La paura la dissipai quando il regista Mauro Mancini, che mi diresse nel corto ‘A occhi aperti’ per Fondazione Telethon, mi convinse a non preoccuparmi: il pubblico non si sarebbe aspettato di ritrovare sullo schermo il bambino che ero stato, ma l’attore che ero. Dovevo essere me stesso. Senza dimenticare nulla del prima.
Cosa non ha dimenticato?
Che recitare è quello che so fare meglio. Mi sento come un calciatore dopo un infortunio. Riassaporo l’atmosfera del set sapendo che è il mio mondo, e in attesa del ciak mi sento come un calciatore al quale il mister dice: “Riscaldati, che adesso tocca a te”.
Tifa ancora per la Roma?
Ovviamente. Si può cambiare fidanzata, ma non la squadra.
Da bambino ebbe il privilegio di giocare una partitella con Baggio e Baresi. Ma poi l’impossibilità di proseguire nel calcio perché non ci vedeva più bene.
Rinunciare al pallone fu tra le cose che soffrii di più. Ero un attaccante esile, rapido, innamorato del gol. Più tardi, frequentando l’Istituto dei ciechi Francesco Cavazza a Bologna, ho scoperto che esiste anche il calcio per ipo e non vedenti. Ma io il pallone lo volevo pure guardare.

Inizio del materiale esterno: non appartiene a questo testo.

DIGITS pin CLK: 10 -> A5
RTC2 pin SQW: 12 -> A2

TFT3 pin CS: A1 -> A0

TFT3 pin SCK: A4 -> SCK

Fu ospite del “Cavazza” anche Andrea Bocelli, con cui ha stretto amicizia e le ha profuso consigli.
Ci siamo scambiati le rispettive esperienze e lui mi ha regalato un insegnamento di aiuto fondamentale: la malattia non è un disonore. Non avrei dovuto viverla come una vergogna, nessuno lo dovrebbe. Ho impiegato anni per trasformare in amore la rabbia, grazie alla fede, alla psicoterapia, al lavoro sul carattere. È così che ho trovato finalmente una centratura. Ora so che compartire la mia esperienza serve da ispirazione per altri. Non mi sento un eroe, ma un uomo che ha afferrato la seguente verità: fai quel che puoi con quel che hai. Più condivido la mia testimonianza più posso essere utile a chi si trova in una situazione analoga. Quando qualcuno me ne ringrazia è il momento più bello. L’handicap non deve essere sentito come una condanna, anzi bisogna esercitare l’ironia, che non è superficialità ma è forza. Quando mi congedo da qualcuno nella mia stessa condizione gli dico: non perdiamoci di vista…
C’è prospettiva di progressi medici per la cura della retinite pigmentosa?

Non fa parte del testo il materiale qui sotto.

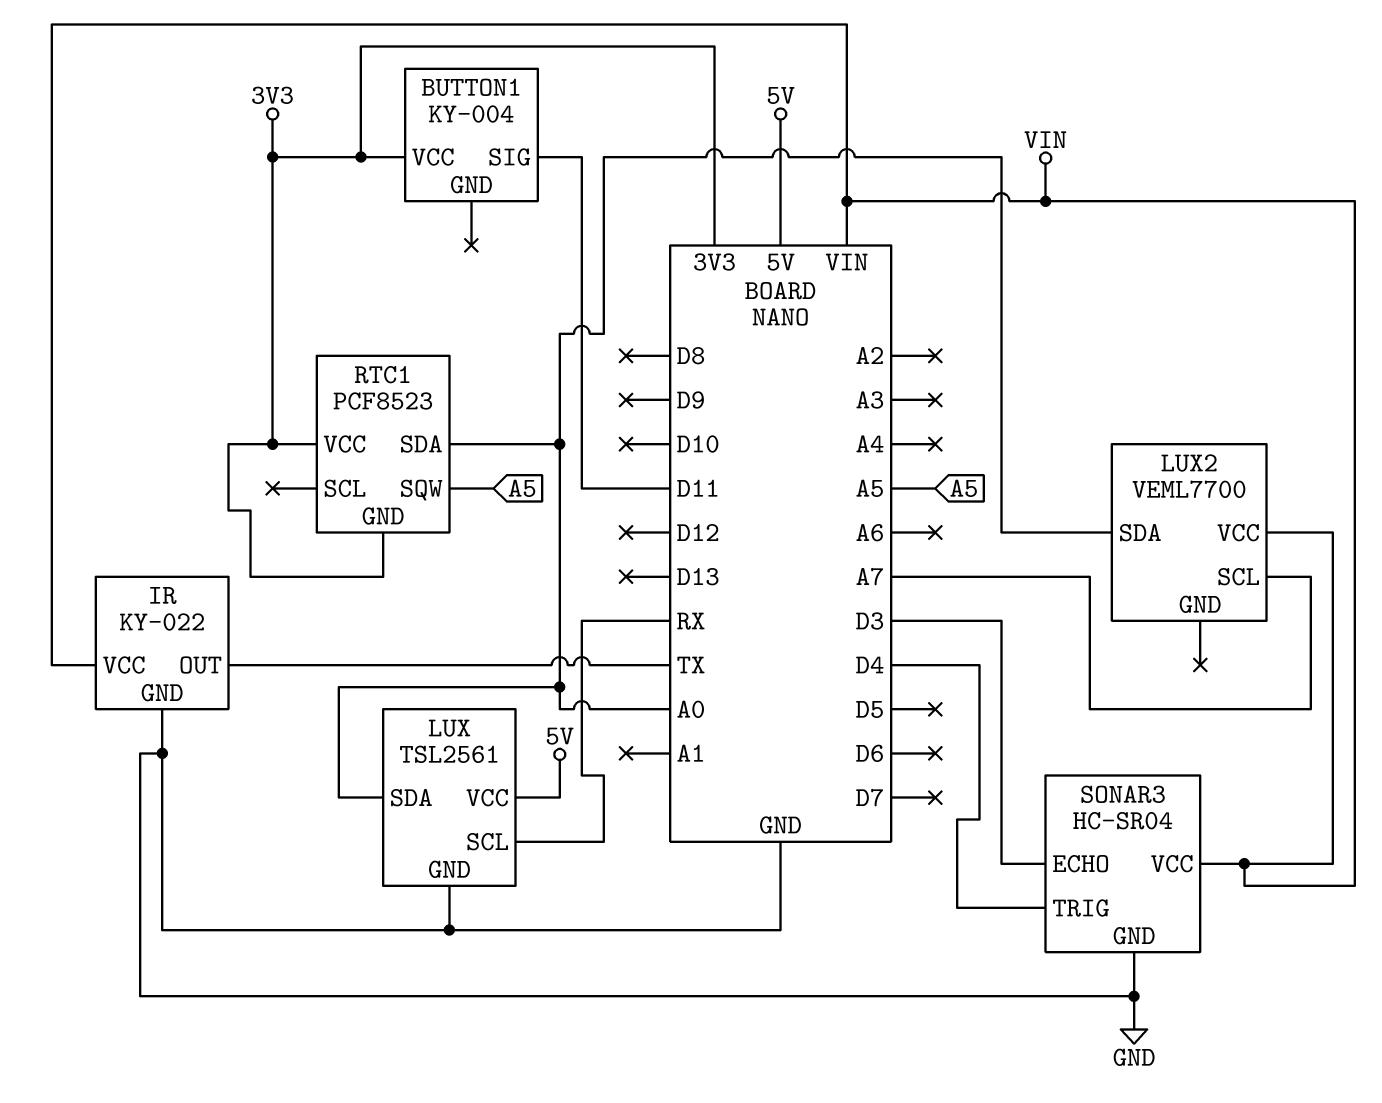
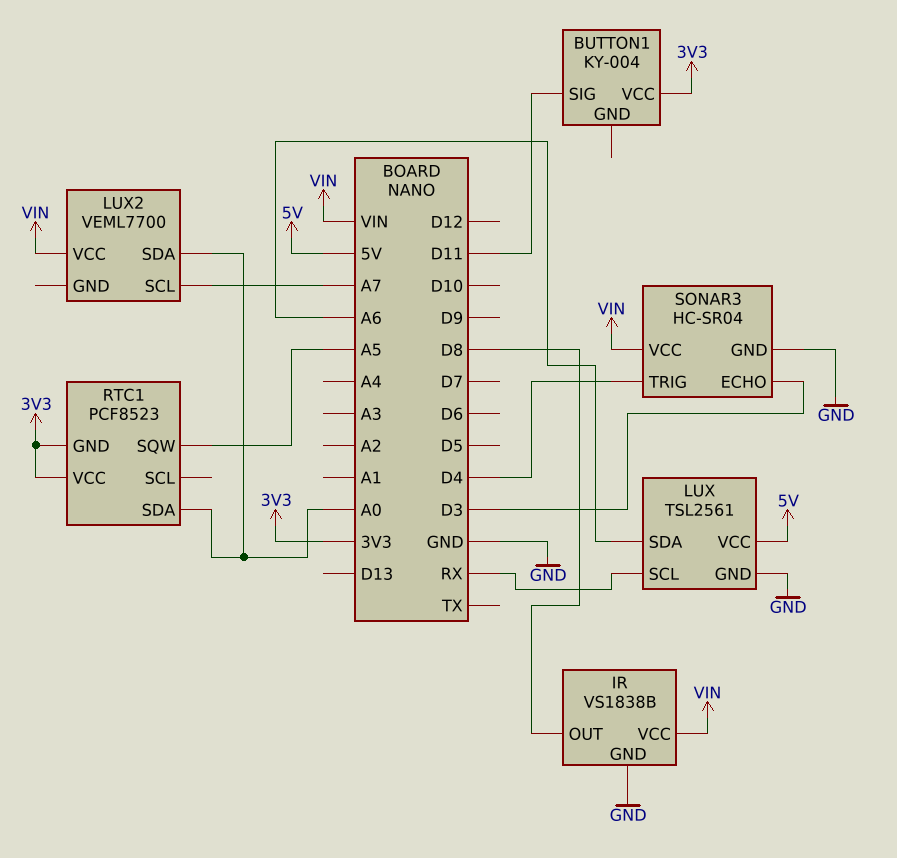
IR: KY-022 -> VS1838B
IR pin OUT: TX -> D8
LUX pin SDA: A0 -> A6

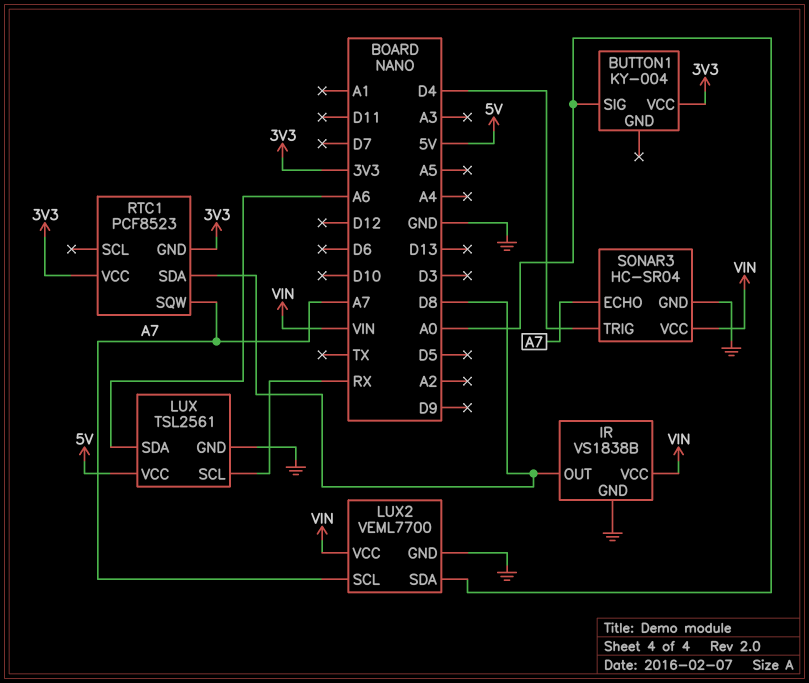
BUTTON1 pin SIG: D11 -> A0
LUX2 pin GND: none -> GND
RTC1 pin SDA: A0 -> D8
RTC1 pin SQW: A5 -> A7
SONAR3 pin ECHO: D3 -> A7

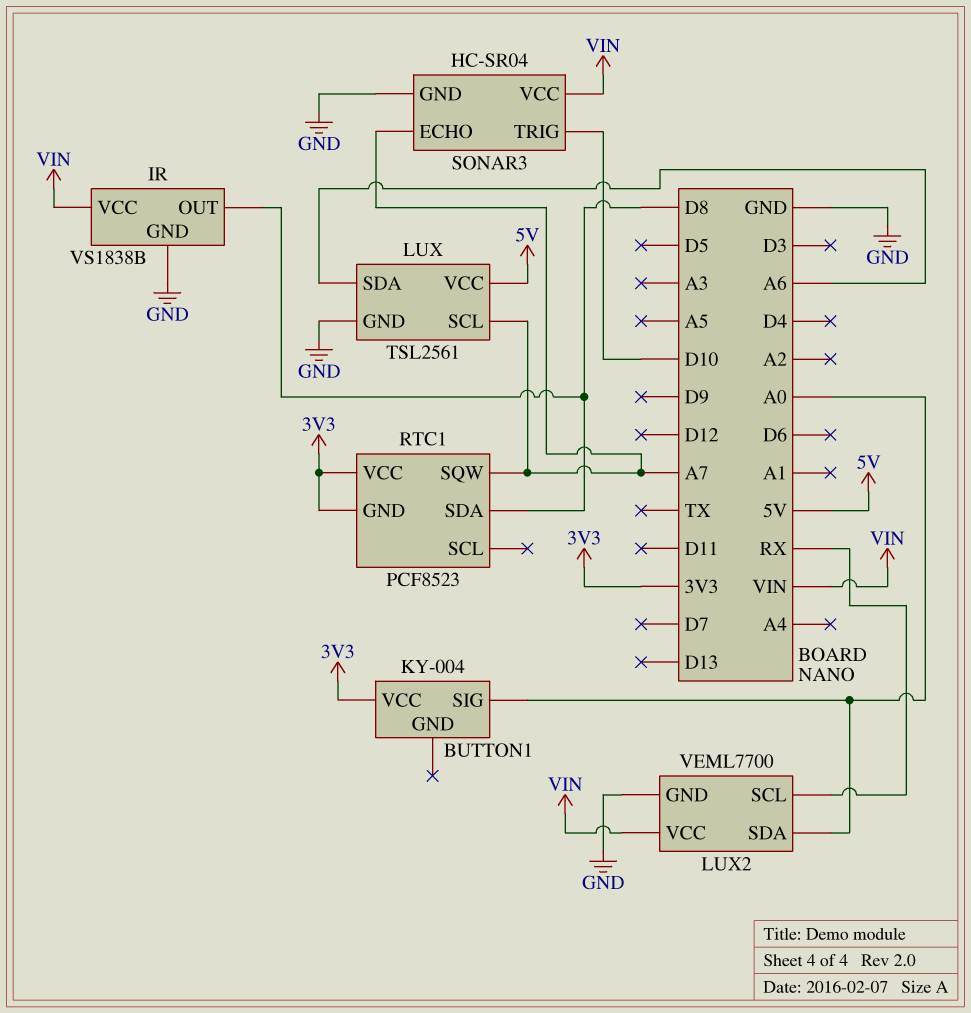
LUX pin SCL: RX -> A7
LUX2 pin SCL: A7 -> RX
SONAR3 pin TRIG: D4 -> D10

La ricerca procede. Se arriverà un rimedio, benissimo, altrimenti pace. Sono tranquillo. Intanto è una fortuna che la tecnologia consenta di usufruire per esempio delle e-mail, di WhatsApp, dei libri.
Che volto dà a chi incontra?
Lo modello sulla voce, sulle sensazioni, è una fotografia che prende forma nella testa e nel cuore, come ho spiegato anche alle ragazze trascorse nella mia vita di cui ciascuna corrisponde a un’immagine precisa.
Cosa farà dopo gli impegni cinematografici?
Continuerò ad andare in giro per presentare il mio libro. E studierò ancora perché un altro progetto ce l’ho: mi piacerebbe un giorno sperimentarmi come regista. Ma dopo tante lacrime mi attrae la commedia. Adoro Checco Zalone.
Qual è l’insegnamento di Totò bambino a Totò adulto?
La disciplina, che appresi da Tornatore. Quando conobbi Peppuccio aveva poco più di trent’anni, ma era un uomo rigoroso che faceva ogni cosa come andava fatta. Se bisognava girare una scena alle tre di notte, il piccolo Totò si riposava tra le braccia della mamma però all’ora stabilita si risvegliava ed era pronto per il set. Quando sei piccolo assorbi gli insegnamenti come una spugna. Ti rimangono per sempre.